(Instruction): Print the lines below exactly, starting at the line that contains "family: Crambidae" and ending at the line that contains "scientific name: Ipomoea sescossiana", both included, and nothing else.

(Input for this task):

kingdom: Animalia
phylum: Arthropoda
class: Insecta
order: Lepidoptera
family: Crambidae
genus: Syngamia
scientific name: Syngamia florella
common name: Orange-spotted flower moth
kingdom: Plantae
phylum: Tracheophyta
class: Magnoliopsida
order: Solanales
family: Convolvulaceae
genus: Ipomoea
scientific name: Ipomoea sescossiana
* * *
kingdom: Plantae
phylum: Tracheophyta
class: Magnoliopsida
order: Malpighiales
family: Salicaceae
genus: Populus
---
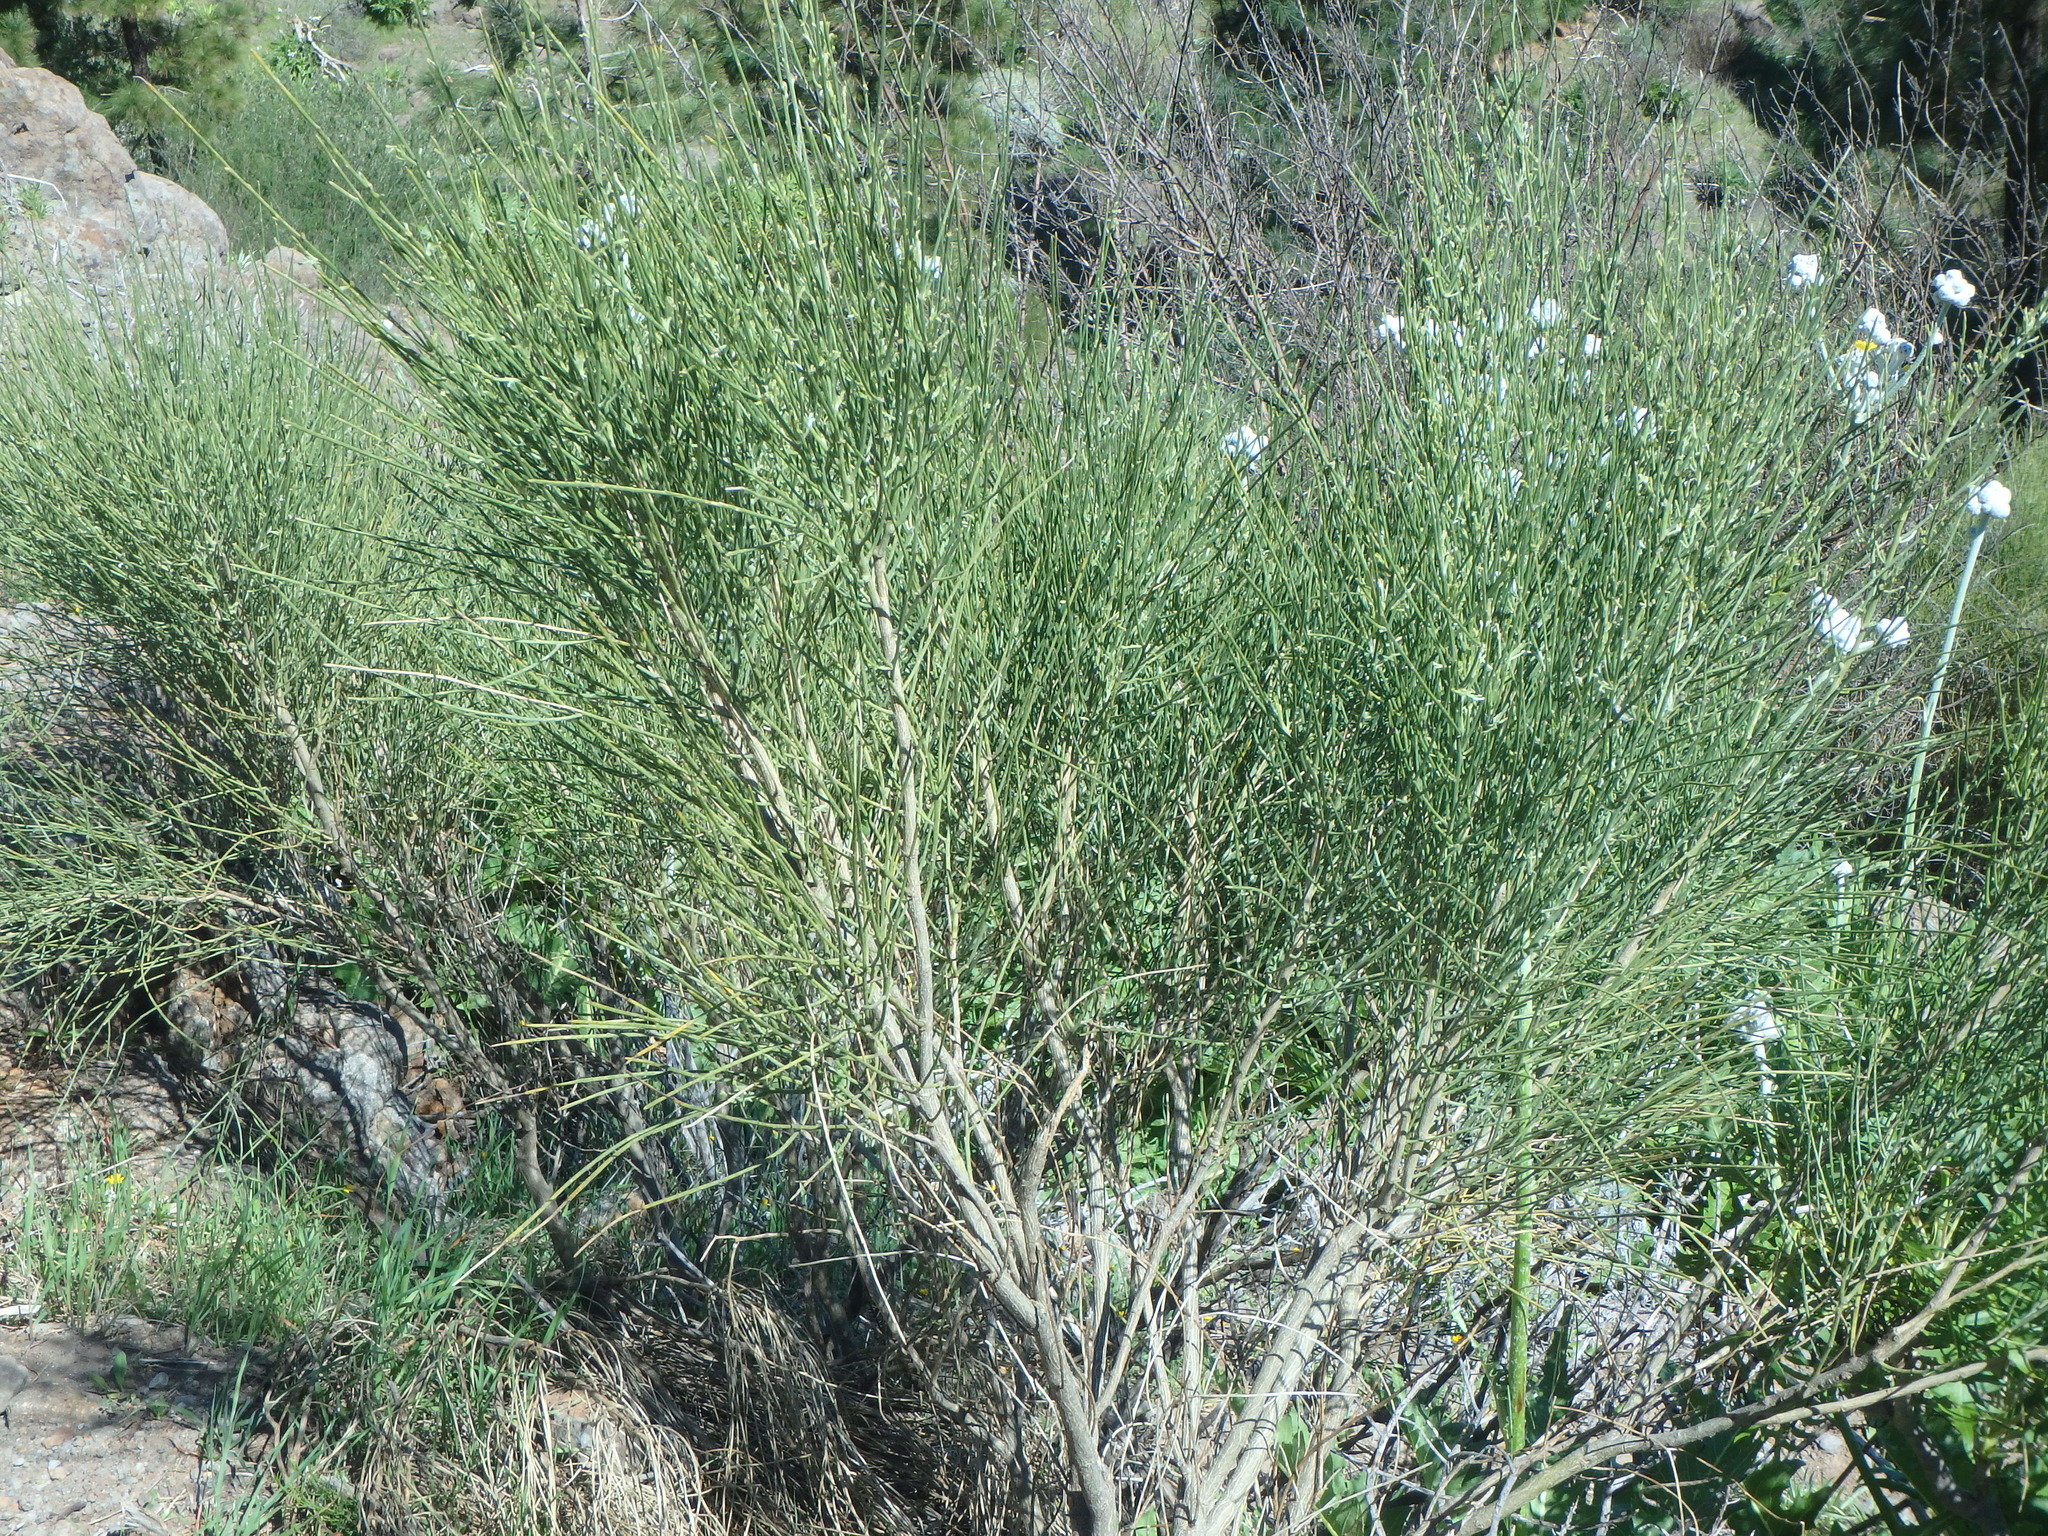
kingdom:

(Result of this task):
family: Crambidae
genus: Syngamia
scientific name: Syngamia florella
common name: Orange-spotted flower moth
kingdom: Plantae
phylum: Tracheophyta
class: Magnoliopsida
order: Solanales
family: Convolvulaceae
genus: Ipomoea
scientific name: Ipomoea sescossiana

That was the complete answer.